---- SUPPLIED RECORDS

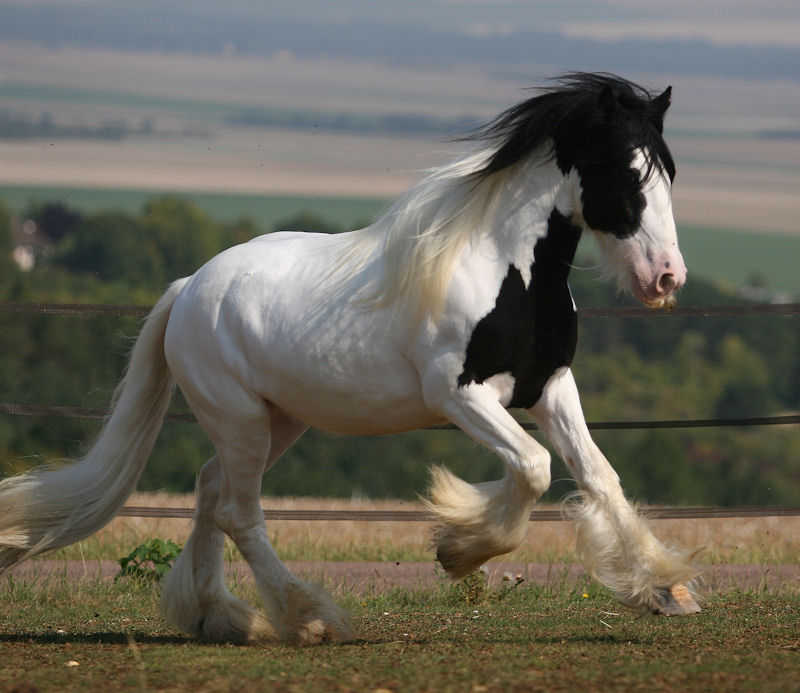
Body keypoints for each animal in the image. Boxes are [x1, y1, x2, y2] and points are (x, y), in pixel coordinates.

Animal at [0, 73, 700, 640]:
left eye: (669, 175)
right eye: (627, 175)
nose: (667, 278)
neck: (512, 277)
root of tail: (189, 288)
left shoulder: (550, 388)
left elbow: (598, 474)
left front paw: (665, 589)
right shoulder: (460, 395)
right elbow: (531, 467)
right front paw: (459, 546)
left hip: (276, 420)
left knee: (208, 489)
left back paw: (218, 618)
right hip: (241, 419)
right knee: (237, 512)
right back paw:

--------

** WHAT YOU HAVE TO DO **
Restate the data above word for word. Skip every picture.

** WRITTEN REPLY **
Body keypoints for each animal in the image. Boxes are [x1, y1, x2, y2] and points are (x, y), in pixel coordinates.

Animal at [0, 73, 700, 640]:
left eye: (669, 175)
right eye: (627, 175)
nose: (667, 278)
neck: (512, 277)
root of tail: (189, 288)
left shoulder: (550, 388)
left elbow: (598, 474)
left front paw: (665, 589)
right shoulder: (460, 395)
right elbow: (531, 467)
right front paw: (459, 546)
left hip: (276, 420)
left knee: (208, 489)
left back paw: (218, 618)
right hip: (241, 419)
right knee: (237, 512)
right back paw:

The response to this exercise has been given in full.